Make A Resolution To Reshape Your Closet; Create A ‘New’ Wardrobe


I don’t like to admit it, but I really like clothes — too much. It’s a hereditary thing though — my paternal grandmother loved clothes, so did my father and so does my mother.

I live in a small house. The closets should be adequate — but one is filled with “craft” things (another excess) and the other isn’t nearly big enough for all my clothes, even if I rotate them with the seasons.

So, when the Soroptimist Club presented a special program Fashion 101: Reshaping Your Closet this past fall, I had to attend.

The speaker was Inga Chouinard, who has an extensive background in fashion and styling and is a fairly recent transplant to the Rim Country.

Well, the title of the program was a little misleading. (I read reorganizing) your closet. It was about looking at the clothes you have and creating new outfits with them — it was about “shopping” your closet.

Perfect: Once I unearth everything.

“You feel good when you look good,” Chouinard said.

A resource she recommended for seeing styles that look good on mature figures is the Chico’s catalog.

She provided the following guide for “revamping your closet”:


• All solid colored tanks, camisoles, shells and T-shirts — “T-shirts are your friend,” she said, adding worn with either jeans, slacks or a skirt, they can be dressed up or down by adding a jacket and accessories.

• The “little black dress.”

• Animal print tops, scarves, jeans and purses — they will always be in style and are easy to accessorize.

• At least three, basic A-line or Godet skirts (preferably in black, gray, brown and beige).

• Any solid color “flat front” pants/ slacks.

• Solid jackets or blazers with proper fit, though oversized blazers are still OK.

• Cropped jackets, which can be updated by wearing longer T-shirts.

• All jeans, both “skinny” and boot cut — Chouinard said any woman can wear “skinny” jeans and look really good in them.

• “Non-dated” patterned jackets, but avoid plaid jackets.

• V-neck or cowl-neck sweaters and tops.

• Long scarves with simple patterns — avoid loud, geometric print scarves.

• Any big, clunky, chunky jewelry — Chouinard said this kind of jewelry doesn’t go out of style.

• Any unusual, big, bright-colored statement purses, especially those in red, yellow, orange, etc.

Remove, donate or toss

• All items too small or too short.

• Anything with a “turtleneck.”

• “Waist-accentuated” items.

• Items with extra large floral prints.

• Plaid or paisley printed dresses.

• Anything with a frilly neckline.

• Any “fad” clothing that you see everyone wearing — “Learn to be an individual when dressing and avoid the ‘cookie cutter look,’” she said.

• Any items you have in multiples in the same style and color.

• Anything you haven’t worn in two years and are not planning on wearing anytime soon.

• All patterned pants over a size 12.

• All baggy, parachute or “cargo” pants.

• All boot cut or straight leg pants that show the ankle.

• All elastic pull-on polyester pants or pants with elastic or ties at the ankles.

Try out your new wardrobe

Pick out one item you really want to wear.
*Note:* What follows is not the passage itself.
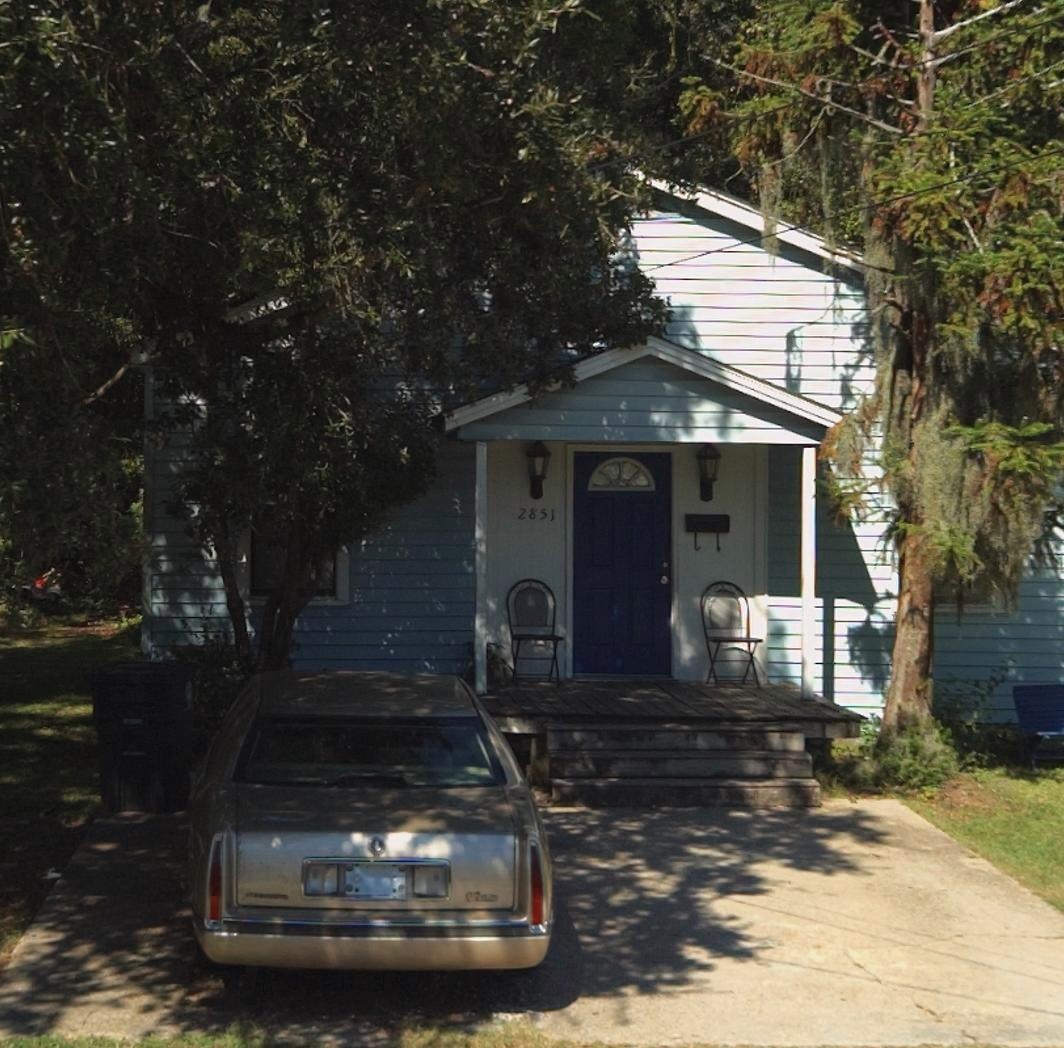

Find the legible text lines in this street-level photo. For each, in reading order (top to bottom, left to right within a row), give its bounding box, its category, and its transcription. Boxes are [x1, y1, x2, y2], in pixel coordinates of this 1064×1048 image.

Lay item on your bed on a white sheet. Choose a top and a jacket to complement. Pick out accessories — chunky necklace/hoop earrings, fun bag and shoes). Try it all on in good light and see how it looks.

I can’t say I agree with all of Chouinard’s guides — I don’t like animal prints, don’t have any and will not buy any. I also don’t like the look of cropped jackets.

But, overall, the suggestions may be worth giving a shot. The tips might help me pare down my collection and donating some might help someone else.